Although he makes efforts to bring along the uninitiated through some useful diagrams explaining the various deliveries it is to the already converted that this book's appeal really lies. He pulls few punches and is particularly forthright on the subject of Muttiah Muralidaran whilst taking Gideon Haigh to task for his rubbishing of  the humble off-spinner.

Whilst the author's enthusiasm is mostly endearing, too often it overflows into wide-eyed, childlike excitability at the cost of reasoned analysis. In particular, for a seemingly discerning chap it is disappointing to see him fall head first into one of the diseases of modern media. Just as an overbowled googly loses its impact, so too do superlatives when used excessively.

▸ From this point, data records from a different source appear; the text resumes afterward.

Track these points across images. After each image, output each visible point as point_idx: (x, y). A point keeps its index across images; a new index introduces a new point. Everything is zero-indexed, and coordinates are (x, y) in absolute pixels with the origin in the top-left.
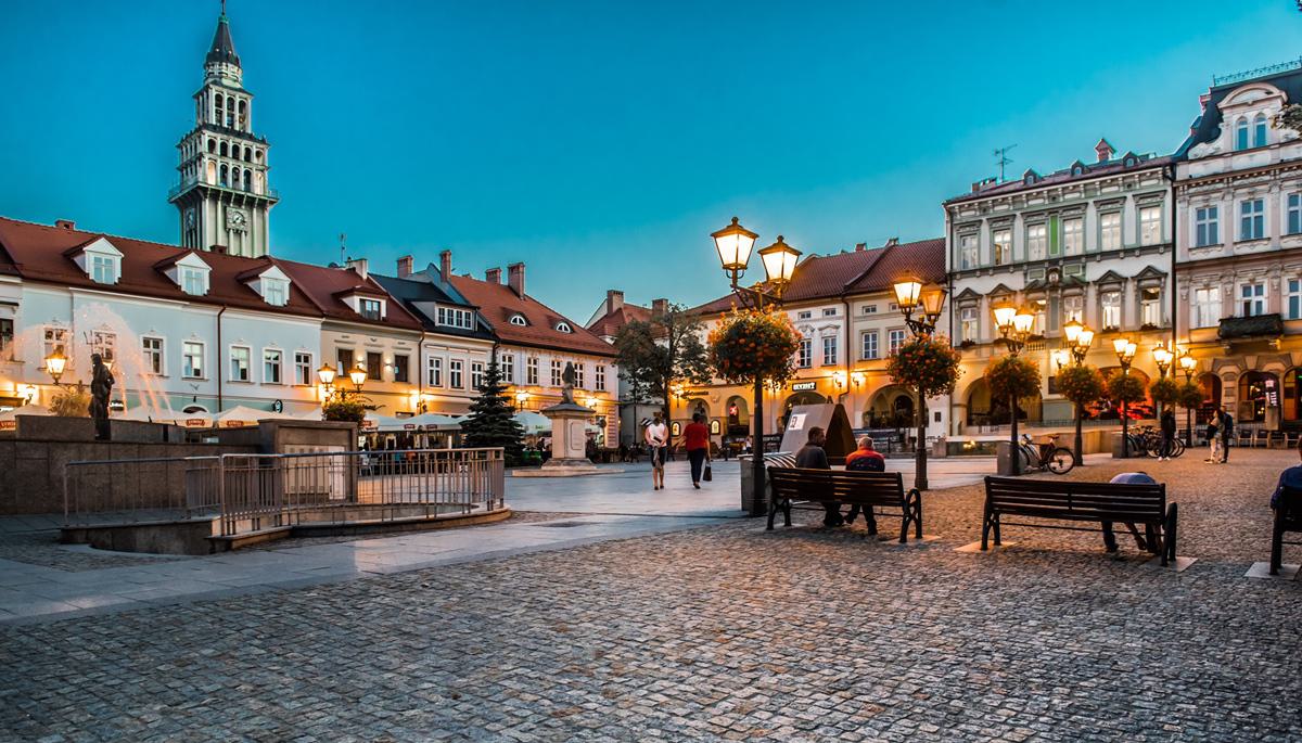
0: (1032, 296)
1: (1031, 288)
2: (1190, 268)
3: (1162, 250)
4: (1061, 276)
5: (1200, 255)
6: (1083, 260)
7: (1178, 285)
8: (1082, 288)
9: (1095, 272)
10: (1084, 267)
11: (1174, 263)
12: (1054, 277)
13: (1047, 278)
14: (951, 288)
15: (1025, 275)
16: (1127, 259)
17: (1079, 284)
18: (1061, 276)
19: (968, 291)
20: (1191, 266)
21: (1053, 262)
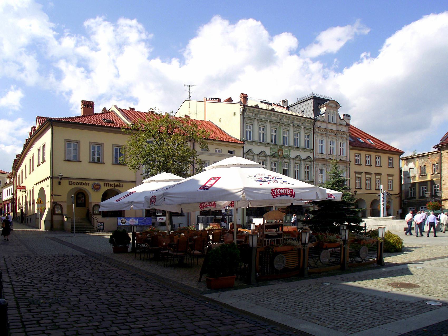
0: (274, 159)
1: (273, 156)
2: (319, 160)
3: (311, 151)
4: (283, 153)
5: (320, 156)
6: (290, 148)
7: (315, 165)
8: (290, 160)
9: (293, 154)
10: (290, 151)
11: (314, 158)
12: (280, 153)
13: (278, 153)
14: (243, 148)
15: (271, 149)
16: (306, 152)
17: (288, 158)
18: (283, 153)
19: (250, 150)
20: (319, 159)
21: (281, 146)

He reserves astonishing praise for a couple of left-arm spinners. The recently retired Rangana Herath was certainly a gifted and canny bowler who also bowled an interesting carrom ball early in his career, but to describe him as 'scintillating' is really pushing it; meanwhile Daniel Vettori, a fine bowler but of essentially simple method, is described as 'brilliant'. In a book which features Grace, Barnes, O'Reilly and Warne, such high praise ought to have been less liberally assigned. It's a small quibble but one that grates from quite early on.

Published eight years ago, the book has aged well. Perhaps too well. Of the new breed of twirlymen only the endlessly curious and imaginative Ravi Ashwin would now warrant serious mention. Mystery spinners may have enjoyed a renaissance in the T20 era, but it has also shown up the limitations of that format as a means of developing genuinely great bowlers possessing the control and subtlety to match their many variations. We still await the next exponent to whom the moniker 'brilliant' could justifiably be applied. Hopefully it won't be too long.